======== Records provided ========

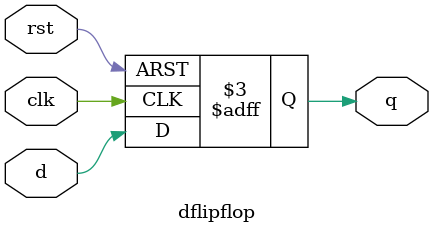
<source format=v>

module dflipflop(
  input d, 
  input clk, 
  input rst, 
  output reg q
);
  
  always@(posedge clk, negedge rst)
    begin
	if(!rst)
      	     q<=0;
        else
             q<=d;
    end
  
endmodule
</source>
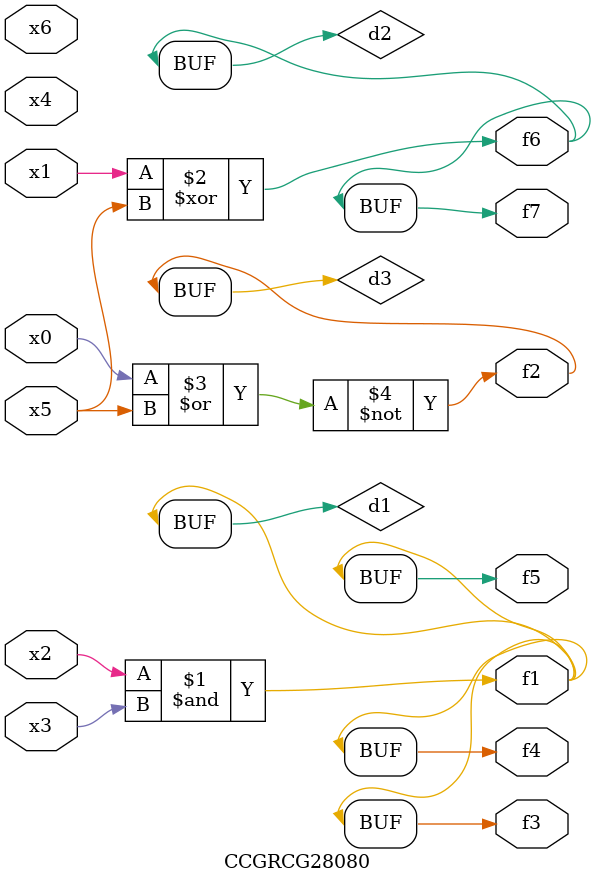
<source format=v>
module CCGRCG28080(
	input x0, x1, x2, x3, x4, x5, x6,
	output f1, f2, f3, f4, f5, f6, f7
);

	wire d1, d2, d3;

	and (d1, x2, x3);
	xor (d2, x1, x5);
	nor (d3, x0, x5);
	assign f1 = d1;
	assign f2 = d3;
	assign f3 = d1;
	assign f4 = d1;
	assign f5 = d1;
	assign f6 = d2;
	assign f7 = d2;
endmodule

</source>
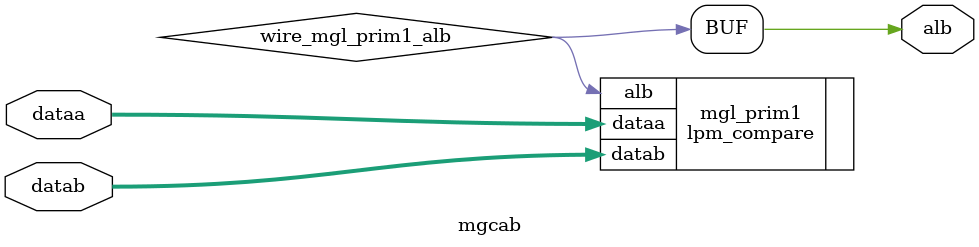
<source format=v>






//synthesis_resources = lpm_compare 1 
//synopsys translate_off
`timescale 1 ps / 1 ps
//synopsys translate_on
module  mgcab
	( 
	alb,
	dataa,
	datab) /* synthesis synthesis_clearbox=1 */;
	output   alb;
	input   [3:0]  dataa;
	input   [3:0]  datab;

	wire  wire_mgl_prim1_alb;

	lpm_compare   mgl_prim1
	( 
	.alb(wire_mgl_prim1_alb),
	.dataa(dataa),
	.datab(datab));
	defparam
		mgl_prim1.lpm_representation = "UNSIGNED",
		mgl_prim1.lpm_type = "LPM_COMPARE",
		mgl_prim1.lpm_width = 4;
	assign
		alb = wire_mgl_prim1_alb;
endmodule //mgcab
//VALID FILE

</source>
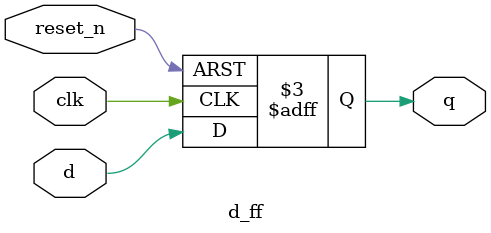
<source format=v>
`timescale 1ns / 1ps


// D flip-flop
module d_ff(
    output reg q,
    input d,
    input reset_n,
    input clk
    );

    always @(posedge clk or negedge reset_n)
 begin
        if (!reset_n)
        begin
            q <= 0;
        end
        else
        begin
            q <= d;
        end
    end
  
endmodule
</source>
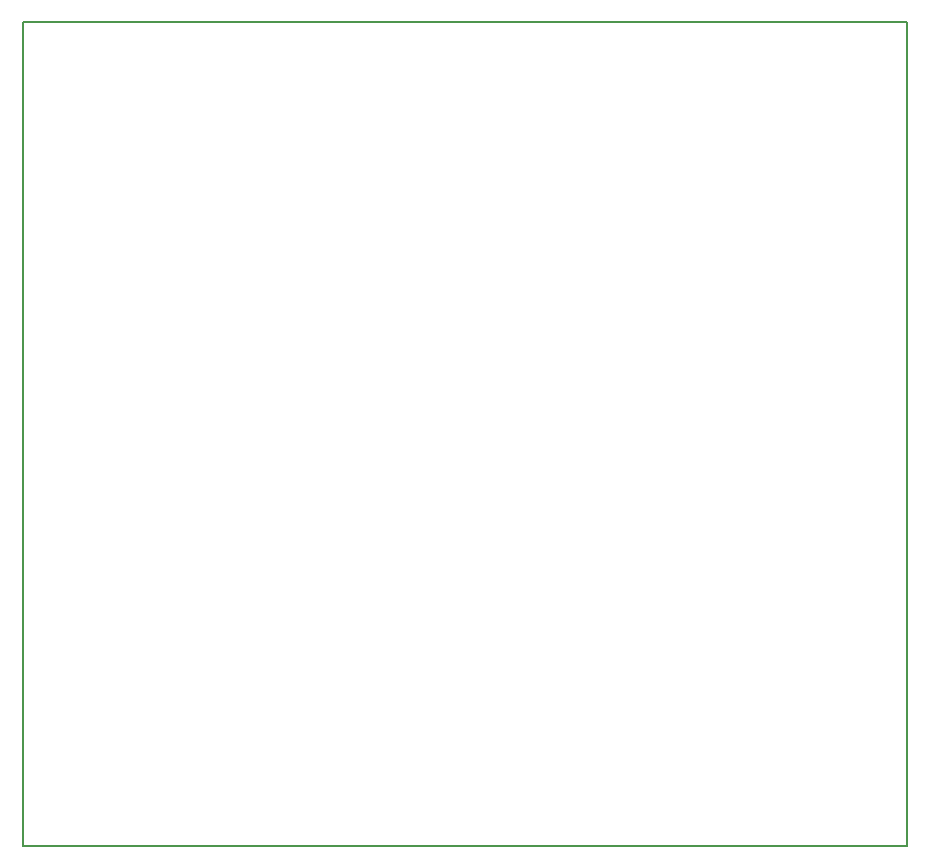
<source format=gbo>
G04 MADE WITH FRITZING*
G04 WWW.FRITZING.ORG*
G04 DOUBLE SIDED*
G04 HOLES PLATED*
G04 CONTOUR ON CENTER OF CONTOUR VECTOR*
%ASAXBY*%
%FSLAX23Y23*%
%MOIN*%
%OFA0B0*%
%SFA1.0B1.0*%
%ADD10R,2.952760X2.755910X2.936760X2.739910*%
%ADD11C,0.008000*%
%LNSILK0*%
G90*
G70*
G54D11*
X4Y2752D02*
X2949Y2752D01*
X2949Y4D01*
X4Y4D01*
X4Y2752D01*
D02*
G04 End of Silk0*
M02*
</source>
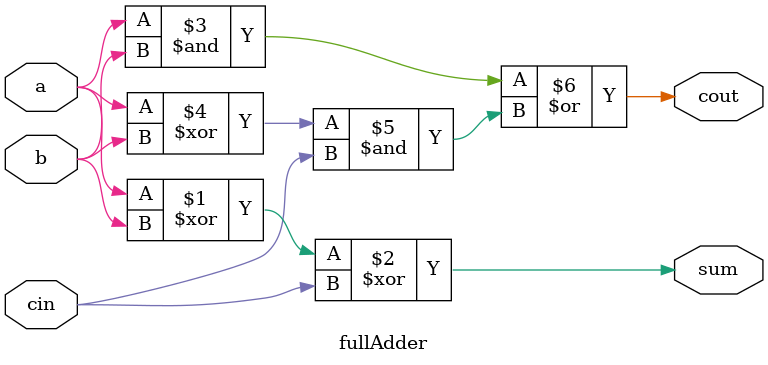
<source format=v>
module fullAdder(
    input wire a, b, cin,
    output wire sum, cout
);

    assign sum = a ^ b ^ cin;
    assign cout = (a & b) | (a ^ b) & cin;

endmodule
</source>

========

What is being asked = Give back only the lines from the one that carries "X2949Y4D01*" through the final line above, both included. Drop all pictures.

Response =
X2949Y4D01*
X4Y4D01*
X4Y2752D01*
D02*
G04 End of Silk0*
M02*
</source>
<source format=v>
module fullAdder(
    input wire a, b, cin,
    output wire sum, cout
);

    assign sum = a ^ b ^ cin;
    assign cout = (a & b) | (a ^ b) & cin;

endmodule
</source>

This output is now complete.